### THE INPUT ###

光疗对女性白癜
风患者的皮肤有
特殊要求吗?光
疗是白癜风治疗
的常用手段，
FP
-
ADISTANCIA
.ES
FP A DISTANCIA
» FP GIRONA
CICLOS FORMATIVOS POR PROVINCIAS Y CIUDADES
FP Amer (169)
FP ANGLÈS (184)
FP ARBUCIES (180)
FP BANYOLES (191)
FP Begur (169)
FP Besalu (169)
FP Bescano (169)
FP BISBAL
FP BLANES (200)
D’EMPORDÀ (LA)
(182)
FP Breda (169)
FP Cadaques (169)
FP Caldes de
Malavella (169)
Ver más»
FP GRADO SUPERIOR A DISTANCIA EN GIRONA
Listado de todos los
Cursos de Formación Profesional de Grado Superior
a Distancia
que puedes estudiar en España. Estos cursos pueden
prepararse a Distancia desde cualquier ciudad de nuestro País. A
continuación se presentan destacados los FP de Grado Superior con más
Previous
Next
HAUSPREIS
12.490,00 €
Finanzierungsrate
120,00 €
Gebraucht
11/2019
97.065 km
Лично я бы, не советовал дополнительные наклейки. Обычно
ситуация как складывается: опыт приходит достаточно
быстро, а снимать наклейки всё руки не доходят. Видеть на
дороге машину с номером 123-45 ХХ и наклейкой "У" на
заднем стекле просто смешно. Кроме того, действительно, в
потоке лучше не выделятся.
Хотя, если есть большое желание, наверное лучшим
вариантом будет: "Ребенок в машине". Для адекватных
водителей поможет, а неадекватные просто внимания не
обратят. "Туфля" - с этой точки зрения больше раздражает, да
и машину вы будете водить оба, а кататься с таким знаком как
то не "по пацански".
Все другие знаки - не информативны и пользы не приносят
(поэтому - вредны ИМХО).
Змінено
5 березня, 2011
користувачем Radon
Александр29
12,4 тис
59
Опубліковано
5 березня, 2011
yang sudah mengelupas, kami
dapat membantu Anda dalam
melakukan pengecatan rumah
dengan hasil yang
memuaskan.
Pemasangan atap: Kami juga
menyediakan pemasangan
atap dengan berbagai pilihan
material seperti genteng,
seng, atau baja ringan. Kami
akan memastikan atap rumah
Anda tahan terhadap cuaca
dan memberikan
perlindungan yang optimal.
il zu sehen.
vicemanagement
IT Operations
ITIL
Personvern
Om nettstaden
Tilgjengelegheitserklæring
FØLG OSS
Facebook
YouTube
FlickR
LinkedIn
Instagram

###

▸ **DIRECTIONS FOR THIS TASK**
Could all of the entries be retyped word for word?

▸ **ANSWER SECTION**
光疗对女性白癜
风患者的皮肤有
特殊要求吗?光
疗是白癜风治疗
的常用手段，
FP
-
ADISTANCIA
.ES
FP A DISTANCIA
» FP GIRONA
CICLOS FORMATIVOS POR PROVINCIAS Y CIUDADES
FP Amer (169)
FP ANGLÈS (184)
FP ARBUCIES (180)
FP BANYOLES (191)
FP Begur (169)
FP Besalu (169)
FP Bescano (169)
FP BISBAL
FP BLANES (200)
D’EMPORDÀ (LA)
(182)
FP Breda (169)
FP Cadaques (169)
FP Caldes de
Malavella (169)
Ver más»
FP GRADO SUPERIOR A DISTANCIA EN GIRONA
Listado de todos los
Cursos de Formación Profesional de Grado Superior
a Distancia
que puedes estudiar en España. Estos cursos pueden
prepararse a Distancia desde cualquier ciudad de nuestro País. A
continuación se presentan destacados los FP de Grado Superior con más
Previous
Next
HAUSPREIS
12.490,00 €
Finanzierungsrate
120,00 €
Gebraucht
11/2019
97.065 km
Лично я бы, не советовал дополнительные наклейки. Обычно
ситуация как складывается: опыт приходит достаточно
быстро, а снимать наклейки всё руки не доходят. Видеть на
дороге машину с номером 123-45 ХХ и наклейкой "У" на
заднем стекле просто смешно. Кроме того, действительно, в
потоке лучше не выделятся.
Хотя, если есть большое желание, наверное лучшим
вариантом будет: "Ребенок в машине". Для адекватных
водителей поможет, а неадекватные просто внимания не
обратят. "Туфля" - с этой точки зрения больше раздражает, да
и машину вы будете водить оба, а кататься с таким знаком как
то не "по пацански".
Все другие знаки - не информативны и пользы не приносят
(поэтому - вредны ИМХО).
Змінено
5 березня, 2011
користувачем Radon
Александр29
12,4 тис
59
Опубліковано
5 березня, 2011
yang sudah mengelupas, kami
dapat membantu Anda dalam
melakukan pengecatan rumah
dengan hasil yang
memuaskan.
Pemasangan atap: Kami juga
menyediakan pemasangan
atap dengan berbagai pilihan
material seperti genteng,
seng, atau baja ringan. Kami
akan memastikan atap rumah
Anda tahan terhadap cuaca
dan memberikan
perlindungan yang optimal.
il zu sehen.
vicemanagement
IT Operations
ITIL
Personvern
Om nettstaden
Tilgjengelegheitserklæring
FØLG OSS
Facebook
YouTube
FlickR
LinkedIn
Instagram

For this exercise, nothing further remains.